In 1984, the late Washington Times Associate Editor Coit Hendley wrote a D-Day account of his USCG-manned LCI(L) 85. A photograph of Commander Hendley's ill-fated landing craft was published in the June 2002 issue of National Geographic - "Untold Stories of D-Day." The Geographic cover article featured Joe Vaghi and the 6th Naval Beach Battalion. Jack Hagerty and Len Lewis were 6th Naval Beach Battalion passengers KIA aboard the LCI(L) 85. USN Beachmaster Hagerty's family sent the following message to Coit Hendley's son:
I just finished reading the Washington Times newspaper article your father wrote in 1984. Frank Vyn was kind enough to send it to us.
It brought tears to my eyes to think of the incredible burden your father and other men carried with them as a result of their bravery that day. I was stunned to learn that he was only 23 years old at the time.
His article answers so many questions for me, and I am so grateful that he took the time and withstood the pain of reliving his memories of that day long enough to write down his thoughts and impressions. I continue to be amazed at how much Steve and I have learned about the events surrounding the loss of his great uncle Jack. Ten years ago, when we first began trying to collect information about Jack's military experience, all we knew to do was to request his military record. It shed only a tiny bit of light on the matter, and we assumed that this was all we would ever learn.

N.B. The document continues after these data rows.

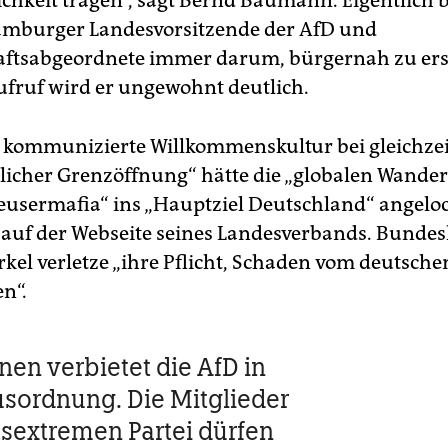
lichkeit tragen“, sagt Bernd Baumann. Eigentlich
amburger Landesvorsitzende der AfD und
aftsabgeordnete immer darum, bürgernah zu ers
ruf wird er ungewohnt deutlich.
l kommunizierte Willkommenskultur bei gleichzei
licher Grenzöffnung“ hätte die „globalen Wander
eusermafia“ ins „Hauptziel Deutschland“ angeloc
r auf der Webseite seines Landesverbands. Bunde
kel verletze „ihre Pflicht, Schaden vom deutsche
n“.
en verbietet die AfD in
usordnung. Die Mitglieder
tsextremen Partei dürfen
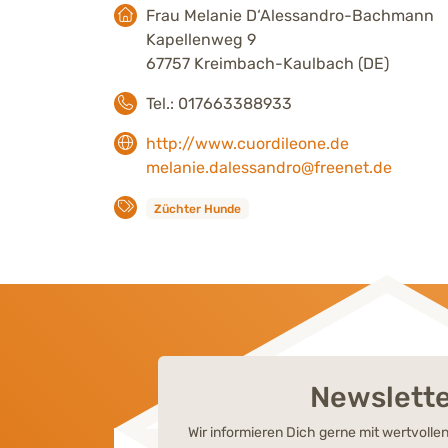
Frau Melanie D‘Alessandro-Bachmann
Kapellenweg 9
67757 Kreimbach-Kaulbach (DE)
Tel.: 017663388933
http://www.cuordileone.de
melanie.dalessandro@freenet.de
Züchter Hunde
Newslett
Wir informieren Dich gerne mit wertvoll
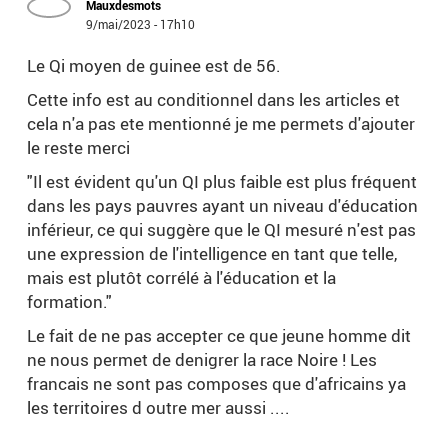
Mauxdesmots
9/mai/2023 - 17h10
Le Qi moyen de guinee est de 56.
Cette info est au conditionnel dans les articles et
cela n'a pas ete mentionné je me permets d'ajouter
le reste merci
"Il est évident qu'un QI plus faible est plus fréquent
dans les pays pauvres ayant un niveau d'éducation
inférieur, ce qui suggère que le QI mesuré n'est pas
une expression de l'intelligence en tant que telle,
mais est plutôt corrélé à l'éducation et la
formation."
Le fait de ne pas accepter ce que jeune homme dit
ne nous permet de denigrer la race Noire ! Les
francais ne sont pas composes que d'africains ya
les territoires d outre mer aussi ....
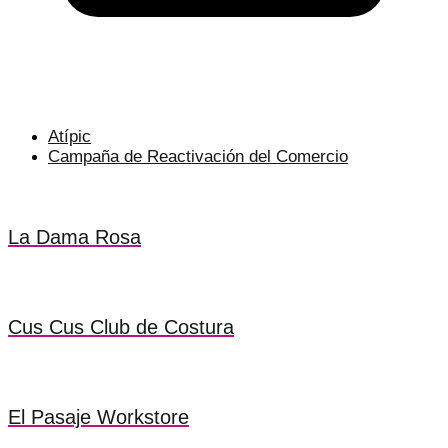
Atípic
Campaña de Reactivación del Comercio
La Dama Rosa
Cus Cus Club de Costura
El Pasaje Workstore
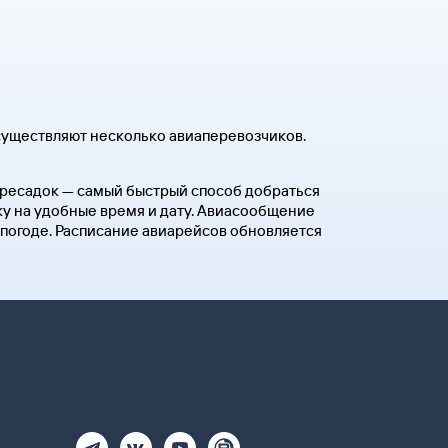
существляют несколько авиаперевозчиков.
пересадок — самый быстрый способ добраться
ку на удобные время и дату. Авиасообщение
 погоде. Расписание авиарейсов обновляется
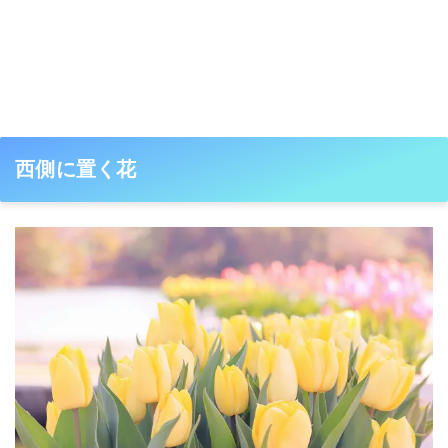
西側に置く花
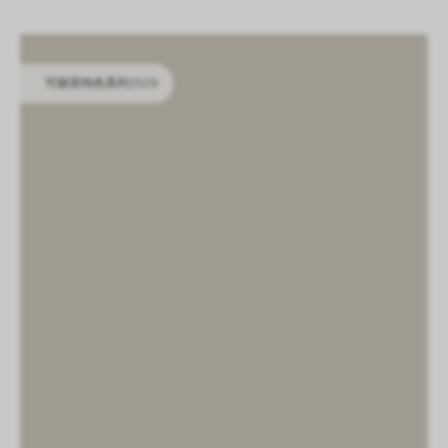
LOGIN
CN
EN
IT
DE
SHAPING SURFACES
可丽芙纯色系列2529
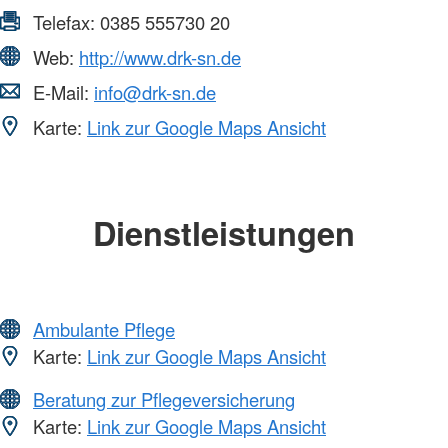
Telefax:
0385 555730 20
Web:
http://www.drk-sn.de
E-Mail:
info@drk-sn.de
Karte:
Link zur Google Maps Ansicht
Dienstleistungen
Ambulante Pflege
Karte:
Link zur Google Maps Ansicht
Beratung zur Pflegeversicherung
Karte:
Link zur Google Maps Ansicht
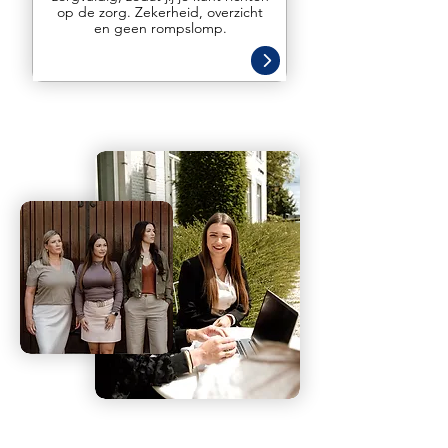
op de zorg. Zekerheid, overzicht
en geen rompslomp.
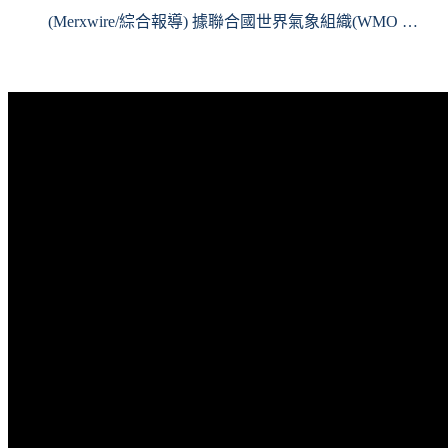
(Merxwire/綜合報導) 據聯合國世界氣象組織(WMO …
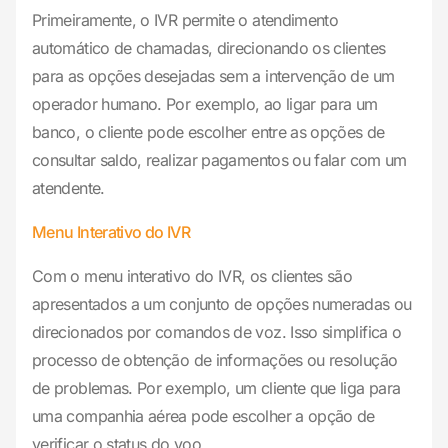
Primeiramente, o IVR permite o atendimento
automático de chamadas, direcionando os clientes
para as opções desejadas sem a intervenção de um
operador humano. Por exemplo, ao ligar para um
banco, o cliente pode escolher entre as opções de
consultar saldo, realizar pagamentos ou falar com um
atendente.
Menu Interativo do IVR
Com o menu interativo do IVR, os clientes são
apresentados a um conjunto de opções numeradas ou
direcionados por comandos de voz. Isso simplifica o
processo de obtenção de informações ou resolução
de problemas. Por exemplo, um cliente que liga para
uma companhia aérea pode escolher a opção de
verificar o status do voo.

By some coincidence or miracle, Ken Davey learned we were interested in knowing more, and ever since then, we have been provided with first-hand accounts, photos, and documentation relating to the events in which Jack would have been involved. It is very gratifying to know these things. In 1944, there were few ways for the family to get such information, and I suppose in their grief they did not pursue many of these questions. We have shared everything we have learned with Jack's three living sisters and, until his death a couple years ago, his youngest brother. They deeply appreciated knowing that others remember Jack and mourn his loss. And it helps to understand a little more about his role in this historic event. After all, the family never had the benefit of Jack's returning home to tell his story, and I suppose this is what we are craving.
It makes me feel good to know that after all these years there are veterans who continue to share their stories and friends and families who preserve their words and share them with others. Thank you again for making contact with us. I will say a prayer of thanks, too, to your father. He was such a young man, given such an impossible task, and he continues to touch our lives even now.